Ana and I attended the vigil at the Sikh temple in Turlock on Friday evening. It was a solemn ceremony, with the participation of most of the Turlock Sikh community and of the cities’ elected leadership.
The temple, a beautiful building located near City Hall, reflects, both inside and out, the splendor and color of the Sikh community. I thought of how lucky I was to live in a community where we are exposed to so many different cultures and peoples who all coexist peacefully, living the meaning of the words on the Seal of the United States of America, “E Pluribus Unum “ or “out of many, one”
The speakers expressed grief over the shootings in Wisconsin, and also mentioned several other incidents where Sikhs have been attacked and murdered by people who apparently thought the Sikhs were Muslims. But no one blamed Muslims for the attacks. Instead, the shooter and other haters were condemned as ignorant. The heroism and valor of the police and church members was highlighted.
Most of us, or our ancestors, came here because we couldn’t make it in the land of our forefathers. Some wanted the freedom to hold their own religion, or no religion at all. Others fled persecution and genocide. Most came because it was the only way they could improve the lot of their families. They took a great risk to dare the unknown because they wanted something better. Even today, those who come here, both legally and illegally, have essentially the same motives. This desire to do better, to be free, to practice one’s religion in peace are fundamental to our society today.
It hasn’t been easy. We have struggled mightily to get it right, and rarely do so perfectly. But we do move forward.
Catholics were discriminated against until sheer weight of numbers made them equals in the power structure. Mormons had to flee from state to state to find a place where they could worship in peace. Japanese Americans were dispossessed of property and interned (imprisoned) in one shameful part of our past.
In our bloodiest war over 600,000 Americans died (the equivalent in today’s population to over 3 million) to remove from our land the curse of slavery. But in a few months time we will decide, as Americans, whether to retain as President of the United States a man who happens to be Black, or replace him with a man who happens to be Mormon. This is progress on a grand scale. The cliché is accurate: It could only happen in America.
It makes me proud to live in a country that is composed of so many different cultures and societies. The greatness of America is that we have made our cultural differences our strength. No one has to be Catholic, Baptist, Mormon, Sikh, Muslim atheist or Jew to be fully vested as Americans. The only requirement is that no one can force, either directly or indirectly, his or her religious or cultural practices on another. If you agree to that constraint, you are as American as the descendants of the Mayflower, and the Native Americans who were here first.
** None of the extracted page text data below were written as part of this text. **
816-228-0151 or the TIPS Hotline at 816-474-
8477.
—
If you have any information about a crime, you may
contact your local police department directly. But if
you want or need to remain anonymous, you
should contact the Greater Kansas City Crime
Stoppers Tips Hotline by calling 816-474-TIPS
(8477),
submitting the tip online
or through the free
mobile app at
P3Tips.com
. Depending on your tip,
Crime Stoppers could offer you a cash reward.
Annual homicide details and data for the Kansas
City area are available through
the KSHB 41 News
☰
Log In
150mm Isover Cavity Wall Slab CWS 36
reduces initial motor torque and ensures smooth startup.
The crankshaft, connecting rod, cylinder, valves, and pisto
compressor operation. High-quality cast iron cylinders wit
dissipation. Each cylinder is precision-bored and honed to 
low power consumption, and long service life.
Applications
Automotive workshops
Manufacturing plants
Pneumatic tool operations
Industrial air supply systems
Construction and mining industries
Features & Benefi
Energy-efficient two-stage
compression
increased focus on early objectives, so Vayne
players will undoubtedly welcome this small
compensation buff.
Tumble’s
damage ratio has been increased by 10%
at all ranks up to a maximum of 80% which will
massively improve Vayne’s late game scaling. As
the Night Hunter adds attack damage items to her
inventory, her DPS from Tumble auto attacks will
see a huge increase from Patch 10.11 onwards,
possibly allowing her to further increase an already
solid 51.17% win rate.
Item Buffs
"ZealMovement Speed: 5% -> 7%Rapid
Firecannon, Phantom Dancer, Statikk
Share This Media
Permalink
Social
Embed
That is why Ana and I went to the vigil at the Sikh temple in our hometown. The attack in Wisconsin was an attack on our neighbors and our community also. It was an attack on us as Americans.
Such attacks, where haters murder at random for reasons no rational person can understand, will likely continue. But whether they happen in Wisconsin, in Colorado, in Arizona or in Stockton, we cannot surrender to the hate and intimidation.
Our police chief urged the attendees to be vigilant, that law enforcement would be there when called. But law enforcement alone will not stop these assaults. All of us must renew our commitment to be intolerant of the haters and liars that lurk in every walk of life. The hate and sickness that leads to such outrages as in Wisconsin is fueled by the hateful ignorant comments and attitudes that go unchallenged at schools, in our workplaces, on television, on the internet, in our churches, neighborhoods and families. It becomes corrosive, and results first in silence, then in fear. It culminates in terror when the haters feel empowered to act.
The attack in Wisconsin was not just an attack on a Sikh temple and its congregation. It was an attack on all of us. It was aimed at killing the very essence of the United States of America.
But the haters are in for a surprise. They don’t know our people or our history. They will not win.